Al Haj Ahmed Youssef (1955- )
Position: Second vice president, Republic of Sudan
Party: National Congress Party (NCP)
Origins: Darfuri-Arab, Beni Helba tribe
On September 13, 2011 President Omar Al Bashir announced the appointment of Al Haj Ahmed Youssef as the new vice president of the country. The position had been vacant since Salva Kiir resigned to lead South Sudan after its secession from the North.
In the wake of his appointment, Ahmed Youssef who belongs to an Arab ethnic group in Darfur said, “There is a need to lay down arms and engage in peaceful ways ahead to end strife in the country.” Yousseff added that there was no conflict between the LJM and the NCP about his appointment.
The LJM, however, did express some concerns about the appointment of the new vice president, a decision the NCP seems to have reached without consultation with its ally. As per prior agreements, the post of the vice president is supposed to have been reserved for Tijani Sese, the chief of the LJM, which is the only opposition group that signed the Doha Peace Agreement (DPA) with the government of Sudan.
Most Darfuri opposition groups have also openly criticized the decision. So the vice president's appointment does come along with a fair share of controversy.

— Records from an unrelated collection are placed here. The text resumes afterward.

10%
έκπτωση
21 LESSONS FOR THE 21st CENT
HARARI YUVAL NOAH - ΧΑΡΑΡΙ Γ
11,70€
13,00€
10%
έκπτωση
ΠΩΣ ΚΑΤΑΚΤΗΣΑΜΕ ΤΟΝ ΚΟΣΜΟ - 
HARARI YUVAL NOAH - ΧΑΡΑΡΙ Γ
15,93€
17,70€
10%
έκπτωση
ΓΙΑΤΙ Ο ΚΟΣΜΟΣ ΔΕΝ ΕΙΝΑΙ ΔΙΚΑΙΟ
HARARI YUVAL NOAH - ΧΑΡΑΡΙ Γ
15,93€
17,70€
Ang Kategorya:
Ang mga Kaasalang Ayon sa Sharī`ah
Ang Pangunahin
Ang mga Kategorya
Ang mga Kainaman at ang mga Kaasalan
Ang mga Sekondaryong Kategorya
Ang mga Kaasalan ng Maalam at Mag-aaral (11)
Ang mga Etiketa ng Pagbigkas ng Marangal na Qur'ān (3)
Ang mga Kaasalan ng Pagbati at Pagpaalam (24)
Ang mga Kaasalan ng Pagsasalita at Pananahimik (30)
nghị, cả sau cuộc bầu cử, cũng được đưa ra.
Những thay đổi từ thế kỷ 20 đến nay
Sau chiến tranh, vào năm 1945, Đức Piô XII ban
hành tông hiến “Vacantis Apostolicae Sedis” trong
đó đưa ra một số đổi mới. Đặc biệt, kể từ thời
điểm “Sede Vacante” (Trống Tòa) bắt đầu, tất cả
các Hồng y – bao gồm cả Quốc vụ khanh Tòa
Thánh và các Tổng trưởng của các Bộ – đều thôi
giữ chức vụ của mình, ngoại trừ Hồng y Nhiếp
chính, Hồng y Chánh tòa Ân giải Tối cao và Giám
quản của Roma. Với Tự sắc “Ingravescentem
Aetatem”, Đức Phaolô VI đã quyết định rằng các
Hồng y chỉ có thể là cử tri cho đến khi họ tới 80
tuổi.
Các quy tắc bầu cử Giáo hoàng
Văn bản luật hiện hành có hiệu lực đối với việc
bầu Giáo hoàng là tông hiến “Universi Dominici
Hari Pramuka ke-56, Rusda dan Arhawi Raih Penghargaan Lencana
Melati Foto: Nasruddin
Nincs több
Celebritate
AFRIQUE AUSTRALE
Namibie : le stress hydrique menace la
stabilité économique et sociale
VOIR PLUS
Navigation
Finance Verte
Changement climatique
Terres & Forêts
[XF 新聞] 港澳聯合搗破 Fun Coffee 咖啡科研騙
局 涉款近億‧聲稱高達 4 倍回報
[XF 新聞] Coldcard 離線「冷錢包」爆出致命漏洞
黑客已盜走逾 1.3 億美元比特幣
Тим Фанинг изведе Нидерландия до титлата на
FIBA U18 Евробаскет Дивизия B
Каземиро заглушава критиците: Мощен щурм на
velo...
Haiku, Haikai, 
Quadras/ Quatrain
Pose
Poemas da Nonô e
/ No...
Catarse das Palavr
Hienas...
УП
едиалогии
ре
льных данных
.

Ahmed Youssef was born in Eddel Fursan, South Darfur in 1955. He attained a PhD in Agricultural engineering and went on to teach the subject at Khartoum University. While serving in the PCP, he was the candidate for the gubernatorial elections in South Darfur.
The Darfuri Arab, who belongs to the Beni Helba tribe (traditionally cattle breeding Arabs), joined the NCP in November 2010, after cutting ties with Hassan Al Turabi-led opposition group Popular Congress Party (PCP). Once with the NCP, he held the position of the party's political secretary.
The PCP is said to have rebel links, something which Ahmed Youssef has endorsed. Ahmed Youssef supported the popular revolt of 1999 led by Turabi and is a strong Islamist believing in the necessity for unification of all Islamists.
After he shifted political gears and hopped onto the NCP wagon, he was quick to climb up the ladder. He did so by steadily campaigning on behalf of the President and gaining his favor. He toured several refugee camps and did a volte-face on his prior opinions. He now claimed that the unification of the various Darfuri states wasn't in anyone's benefit.
“The one region for Darfur is not acceptable at this stage. There is no real benefit. It was hoped that the consultations would continue between the people of Darfur in order to reach the conference to resolve this matter,” he was quoted by the pro-government news website Sudan Vision.
The matter of his Darfuri lineage also raised a curious remark from him. Instead of emracing his Darfuri identity, he denounced the matter saying, “The question of the vice president should not be connected with a certain region because the experiment in the South confirmed that the first vice president failed to exercise any powers and was confining himself in South Sudan. We want a vice-president on the basis of efficiency. All regions must be represented in the center to contribute in the management of the country,” the new vice president explained.
Ahmed Youssef's political ideology is therefore difficult to pin down -- his publicly expressed opinions have changed with time, making it difficult to predict a steady political course.